Olá, irmãos e irmãs da estrada!
Se você roda pelas estradas do Brasil, já sentiu na pele: trabalhar mais e, no fim do mês, ver a margem de lucro cada vez menor. Não é impressão, é um cenário real que está impactando diretamente quem vive do transporte.
O custo por viagem aumentou. E, quando isso acontece, o lucro encolhe.
Mas, afinal, por que isso está acontecendo e como isso afeta o seu dia a dia na boleia? Vamos direto ao ponto.
Quando rodar mais não significa ganhar mais
O transporte rodoviário é responsável por grande parte da movimentação de cargas no país, mas também é um dos setores mais sensíveis aos custos operacionais.
Hoje, um dos principais vilões tem nome conhecido: o diesel.
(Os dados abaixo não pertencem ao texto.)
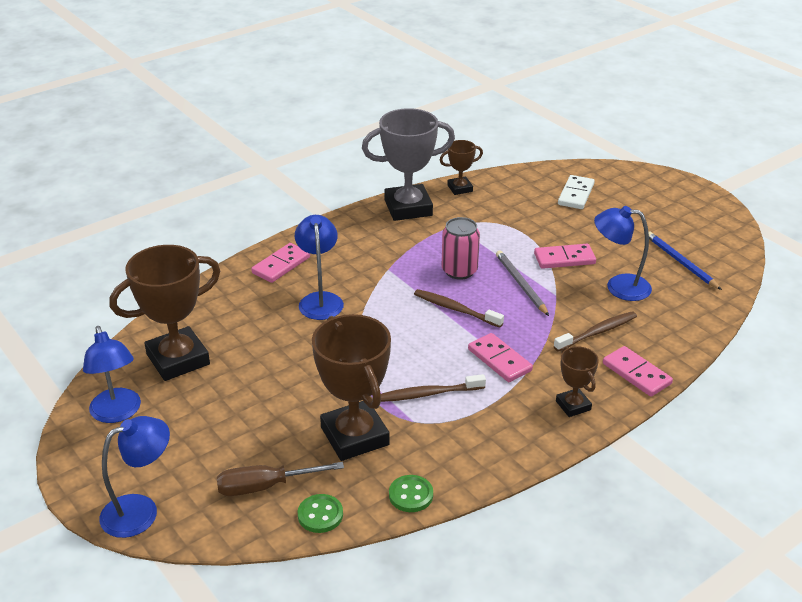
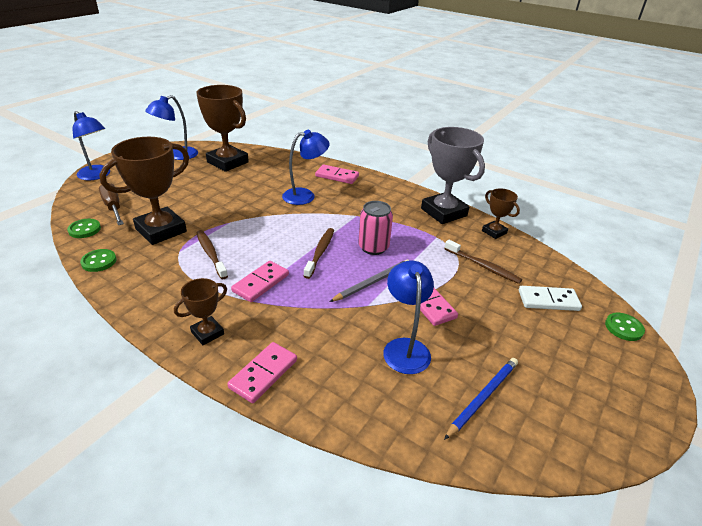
camera: 70 degrees right, 0 degrees up
brown toothbrush [554,311,637,352] -> brown toothbrush moved to [444,240,522,284]
none -> green button [605,313,645,341]

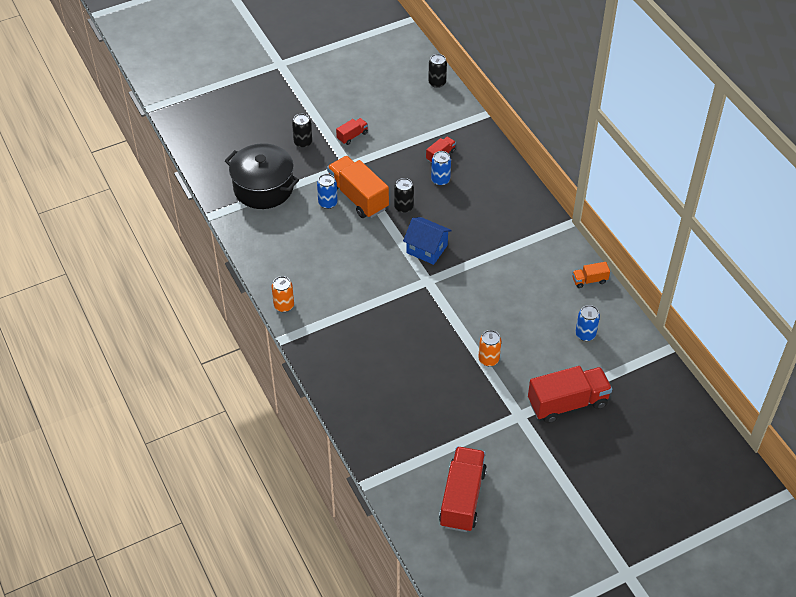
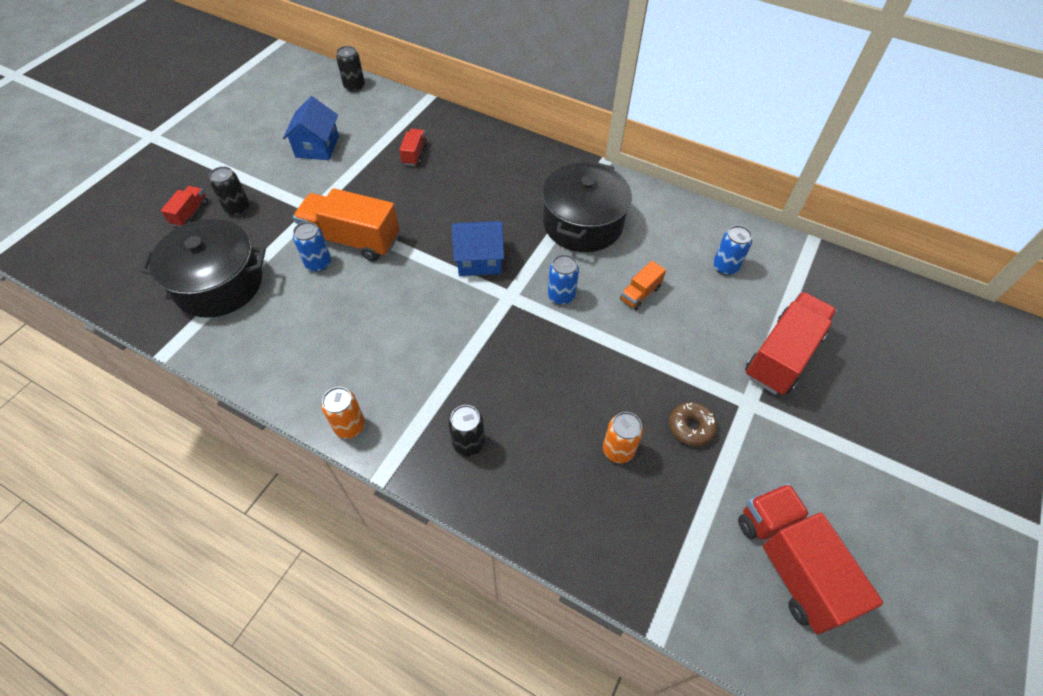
camera: 35 degrees left, 5 degrees up
red truck [336,118,368,145] -> red truck moved to [161,186,208,227]
black can [394,178,414,213] -> black can moved to [448,405,485,457]
blue can [431,151,451,186] -> blue can moved to [548,255,579,305]
orange can [478,330,501,366] -> orange can moved to [603,412,643,463]
orange truck [572,262,610,288] -> orange truck moved to [620,261,666,310]
none -> blue house [283,96,339,160]
none -> black pot [542,161,632,252]
none -> brown donut [669,402,717,446]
- O combustível pode representar até 50% do custo total da operação.
- Pequenos aumentos já causam impacto direto no frete e no lucro.
- Em 2026, o diesel já registrou alta superior a 10%, pressionando todo o setor.
Ou seja: cada quilômetro rodado está mais caro e isso muda completamente o jogo.
O efeito dominó do aumento de custos
Quando o custo por viagem sobe, não é só o tanque que pesa. Veja o que acontece na prática:
Frete nem sempre acompanha os custos
Nem todo reajuste chega ao valor do frete. Em muitos casos, o caminhoneiro absorve o prejuízo.
Margem de lucro reduzida
Se o custo sobe e o frete não acompanha, o resultado é simples: menos dinheiro no bolso.
Planejamento vira desafio
Oscilações constantes dificultam prever ganhos e organizar despesas.
Mais pressão na rotina
Para compensar, muitos profissionais acabam rodando mais, o que aumenta o desgaste, o risco e gera custos ainda maiores.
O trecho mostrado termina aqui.